**DIRECTIONS**
Filter the entries below, keeping every line that has the word "right".

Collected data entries
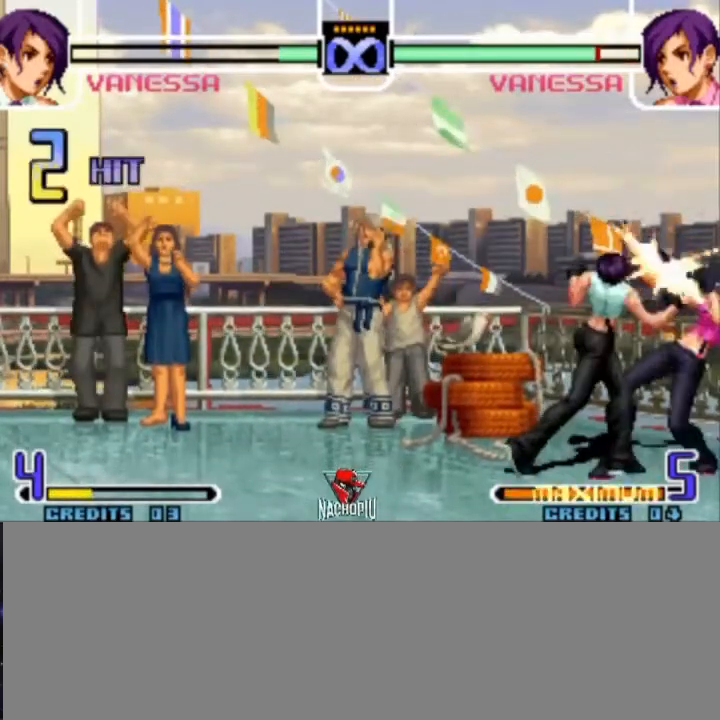
{"dt_ms": 500, "buttons": [], "left_stick": "right", "events": [[200, "A", "down"], [267, "A", "up"]]}
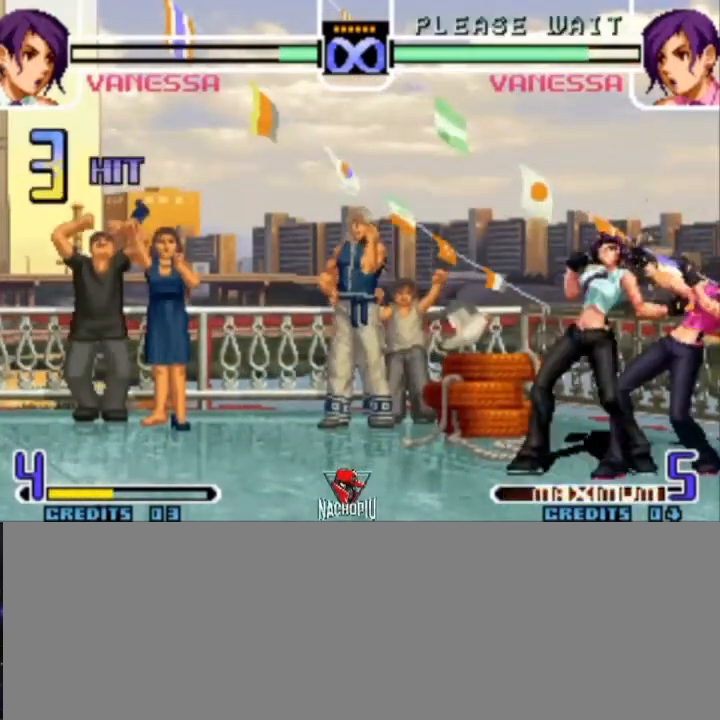
{"dt_ms": 500, "buttons": [], "left_stick": "right", "events": [[233, "B", "down"], [233, "C", "down"], [300, "B", "up"], [300, "C", "up"]]}
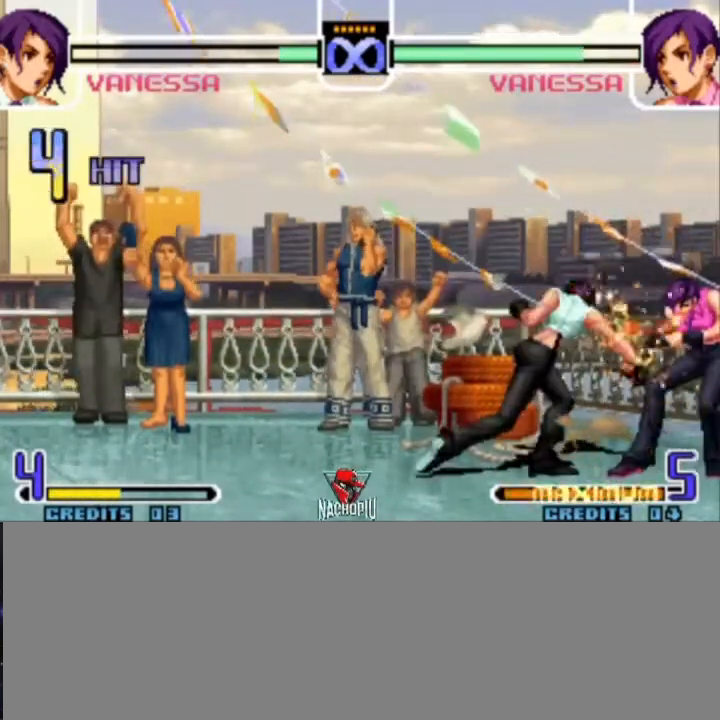
{"dt_ms": 500, "buttons": [], "left_stick": "right", "events": [[267, "C", "down"], [400, "C", "up"]]}
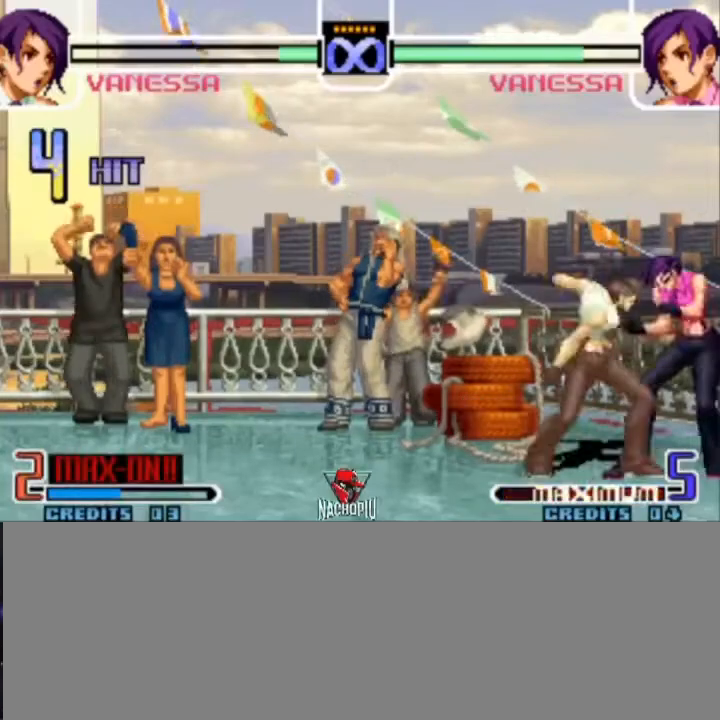
{"dt_ms": 500, "buttons": ["A"], "left_stick": "right", "events": [[433, "A", "down"]]}
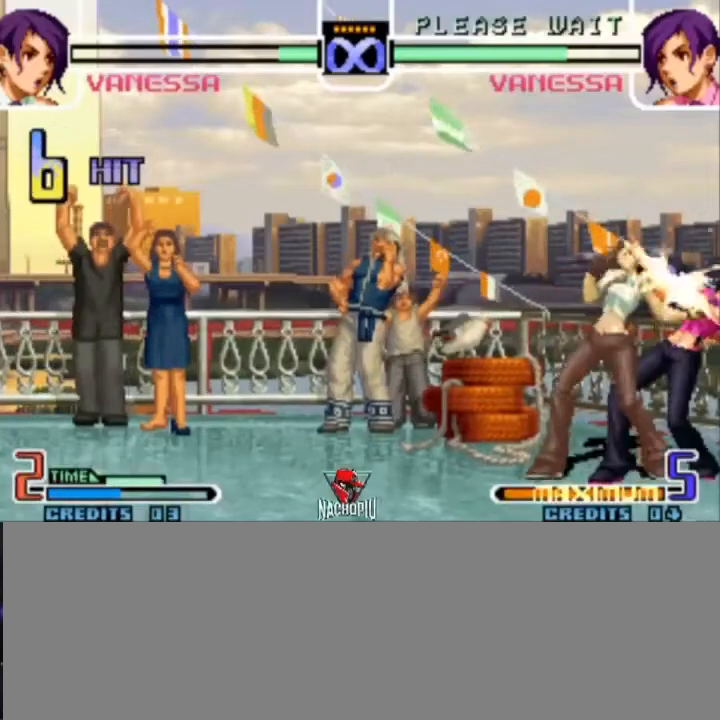
{"dt_ms": 500, "buttons": [], "left_stick": "down", "events": [[67, "A", "up"], [467, "left_stick", "down"]]}
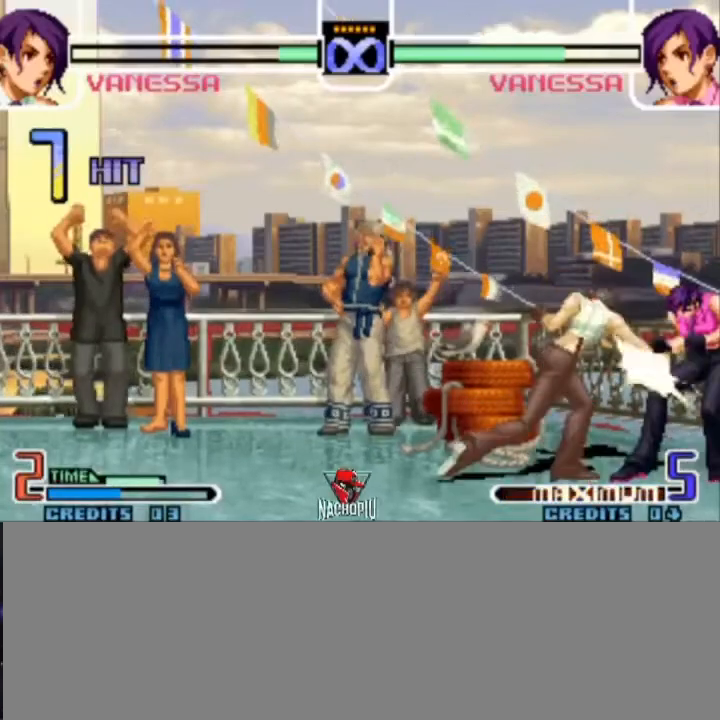
{"dt_ms": 500, "buttons": [], "left_stick": "down", "events": [[33, "left_stick", "right"], [167, "A", "down"], [300, "A", "up"], [433, "left_stick", "center"], [500, "left_stick", "down"]]}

**SOLUTION TO THE PROBLEM**
{"dt_ms": 500, "buttons": [], "left_stick": "right", "events": [[200, "A", "down"], [267, "A", "up"]]}
{"dt_ms": 500, "buttons": [], "left_stick": "right", "events": [[233, "B", "down"], [233, "C", "down"], [300, "B", "up"], [300, "C", "up"]]}
{"dt_ms": 500, "buttons": [], "left_stick": "right", "events": [[267, "C", "down"], [400, "C", "up"]]}
{"dt_ms": 500, "buttons": ["A"], "left_stick": "right", "events": [[433, "A", "down"]]}
{"dt_ms": 500, "buttons": [], "left_stick": "down", "events": [[33, "left_stick", "right"], [167, "A", "down"], [300, "A", "up"], [433, "left_stick", "center"], [500, "left_stick", "down"]]}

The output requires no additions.